Wiadomości

Kamikadze na kawasaki

Data publikacji 10.03.2009

Grudziądzcy policjanci zatrzymali młodego motocyklistę, który podczas ucieczki popełnił tyle wykroczeń, że jednorazowo otrzymałby 50 punktów karnych. Oczywiście gdyby mógł. Nie jest to jednak możliwe, ponieważ dopuszczalna granica na ...

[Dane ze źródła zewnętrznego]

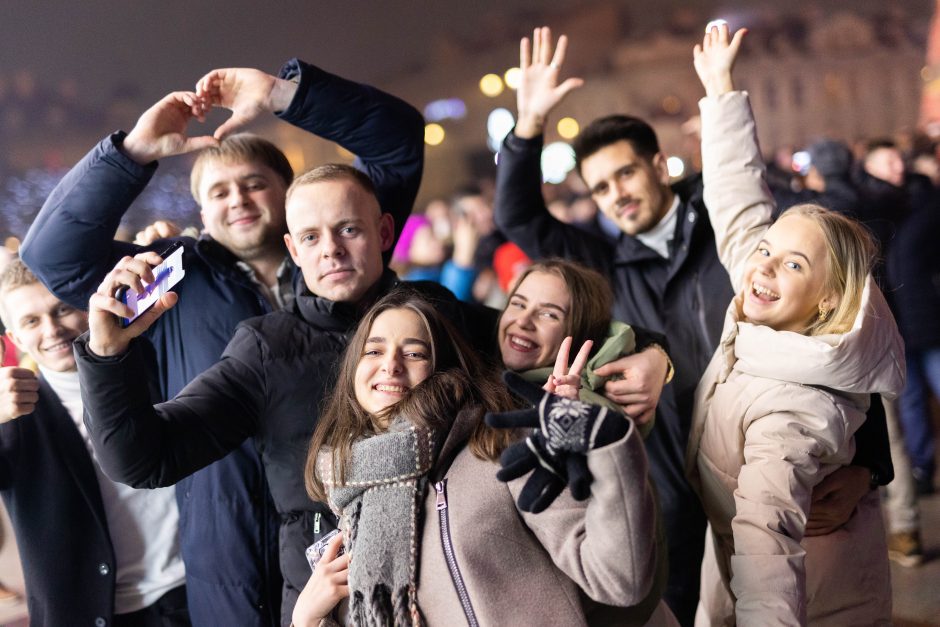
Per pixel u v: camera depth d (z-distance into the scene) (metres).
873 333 2.10
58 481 2.53
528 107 3.31
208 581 2.42
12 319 2.57
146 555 2.58
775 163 7.69
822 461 2.14
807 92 20.20
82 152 18.86
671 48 21.08
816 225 2.21
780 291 2.20
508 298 2.34
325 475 1.91
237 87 2.58
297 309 2.30
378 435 1.87
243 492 2.42
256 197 2.68
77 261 2.39
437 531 1.77
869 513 2.32
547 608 1.74
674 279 3.17
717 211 2.68
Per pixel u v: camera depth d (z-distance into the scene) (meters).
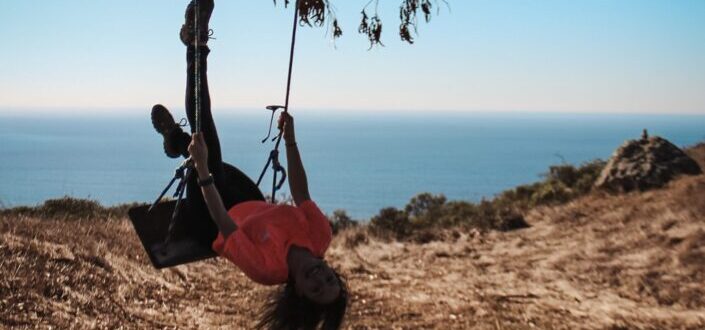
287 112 5.70
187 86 5.52
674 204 16.05
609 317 10.82
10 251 10.02
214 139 5.44
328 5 5.82
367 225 21.12
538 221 18.80
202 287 12.20
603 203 18.31
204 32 5.51
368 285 13.55
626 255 14.08
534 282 13.45
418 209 26.03
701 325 10.15
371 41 5.92
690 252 13.13
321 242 5.20
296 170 5.65
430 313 11.25
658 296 11.88
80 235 12.50
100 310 9.27
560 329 10.26
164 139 5.76
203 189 4.98
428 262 15.96
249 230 5.03
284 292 5.18
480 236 18.22
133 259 12.43
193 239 5.54
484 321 10.77
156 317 9.72
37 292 8.85
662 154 19.16
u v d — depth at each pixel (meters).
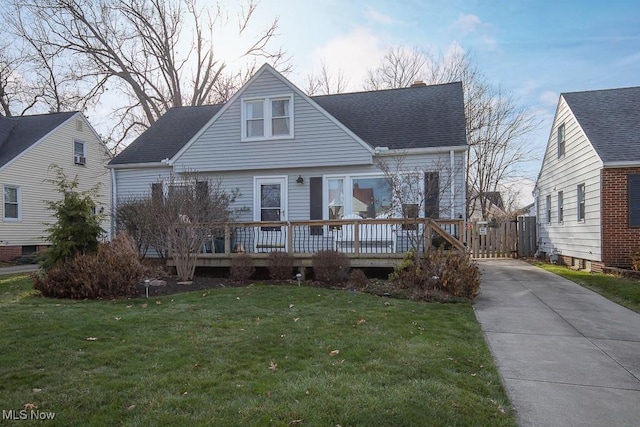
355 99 14.99
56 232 8.74
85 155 21.97
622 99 13.49
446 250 9.42
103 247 8.63
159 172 13.83
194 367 3.90
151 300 7.26
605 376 4.10
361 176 11.83
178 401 3.15
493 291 8.65
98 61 22.56
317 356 4.28
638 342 5.23
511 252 17.03
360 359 4.20
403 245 10.70
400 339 4.92
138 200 11.77
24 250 18.33
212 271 10.82
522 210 29.66
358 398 3.24
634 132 11.77
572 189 13.44
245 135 12.48
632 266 10.48
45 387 3.41
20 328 5.05
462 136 11.56
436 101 13.69
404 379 3.70
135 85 23.38
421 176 11.26
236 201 12.60
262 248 11.28
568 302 7.57
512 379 4.00
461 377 3.88
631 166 10.88
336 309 6.42
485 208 26.56
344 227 10.94
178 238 9.37
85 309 6.34
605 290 8.64
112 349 4.36
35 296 7.73
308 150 12.01
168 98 24.30
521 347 5.00
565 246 14.02
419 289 7.96
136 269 8.27
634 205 10.90
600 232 11.18
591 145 11.59
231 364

Grudziądzcy policjanci zatrzymali młodego motocyklistę, który podczas ucieczki popełnił tyle wykroczeń, że jednorazowo otrzymałby 50 punktów karnych. Oczywiście gdyby mógł. Nie jest to jednak możliwe, ponieważ dopuszczalna granica na koncie każdego kierowcy to 24. Zgodnie z obowiązującymi przepisami przekroczenie tej liczby skutkuje skierowaniem na ponowny egzamin.

 

Policjanci z grudziądzkiej drogówki kontrolowali w minioną sobotę przed 16.00 pojazdy jadące ul. Piłsudskiego. W pewnej chwili, gdy namierzyli nadjeżdżające kawasaki videorejestrator wskazał, że jednoślad przekroczył dozwoloną prędkość o 32km/h. Motocyklista nie zareagował na policyjne sygnały do zatrzymania, dodał gazu i odjechał. Podczas ucieczki popełnił kilkanaście innych wykroczeń, które zarejestrował videorejetrator. Kilka kilometrów dalej, w miejscowości Białachowo, przejeżdżając przez skrzyżowanie, nie opanował pojazdu i wywrócił się. Podczas kontroli okazało się, że 23-letni motocyklista ma na swoim sumieniu, oprócz wszystkich wykroczeń popełnionych podczas ucieczki, jeszcze kilka dodatkowych grzechów. Policjanci wyczuli od niego alkohol. Alkometr wskazał w jego organizmie 0,2 promila. Młody mężczyzna nie posiadał w ogóle uprawnień do kierowania pojazdami. Tablice identyfikujące jednoślad były zrobione własnoręcznie, a numer na nich widniejący wymyślony. Ponadto kawasaki nie posiadało obowiązkowego ubezpieczenia. Młody motocyklista, po podsumowaniu wszystkich popełnionych przez niego wykroczeń, otrzymał 50 punktów karnych. Oznacza to, że ponad dwukrotnie przekroczył limit, tzn. dopuszczalną granicę 24 punktów na koncie każdego kierowcy.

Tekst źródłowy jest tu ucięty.